Thureige souriait et il avait raison : pour quelqu’un qui ne voulait pas avoir l’air fanatique, Corso avait raté son coup. Dans la lumière des globes de verre, il devinait l’image qu’il donnait. Bon Dieu , se dit-il, j’aurais jamais dû venir. Ou alors avec Barbie . Elle aurait su le cadrer et l’empêcher de déblatérer.
— Que pensez-vous de sa réhabilitation… officielle ?
— Sobieski est un grand peintre, aucun doute là-dessus. C’est aussi un vrai cerveau. Il est entré en taule quasiment analphabète. Il en est ressorti des diplômes plein les poches. Mais depuis quand les assassins ont pas le droit d’être intelligents ?
Thureige acquiesça avec calme.
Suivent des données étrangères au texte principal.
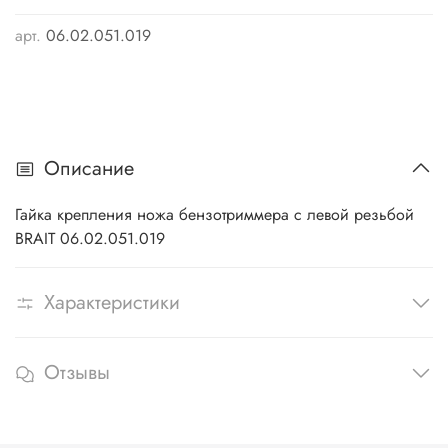
арт.
06.02.051.019
Описание
Гайка крепления ножа бензотриммера с левой резьбой
BRAIT 06.02.051.019
Характеристики
Отзывы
Il trempait maintenant son pain de seigle dans la sauce à l’échalote, dont l’odeur aigre piquait les narines de Corso.
— Comment expliquez-vous cette différence de mode opératoire ? Je veux dire, s’il a tué d’autres filles avant Sophie et Hélène, pourquoi n’a-t-on jamais retrouvé les cadavres ?
— Je pense qu’il a évolué. Dès sa sortie de prison, il a repris les choses là où il les avait laissées aux Hôpitaux-Neufs. Il a sans doute asphyxié et défiguré plusieurs femmes d’une manière désorganisée et il les a fait disparaître dans son four.
— On n’y a pas retrouvé la moindre particule organique.
— Il y a mille façons d’éliminer ou d’éviter ce genre de résidus.
— Admettons. Mais pourquoi a-t-il ensuite exhibé ses victimes ?
Corso avait son idée sur la question :
— Son instinct meurtrier s’est affiné et, surtout, la peinture s’est immiscée dans son délire.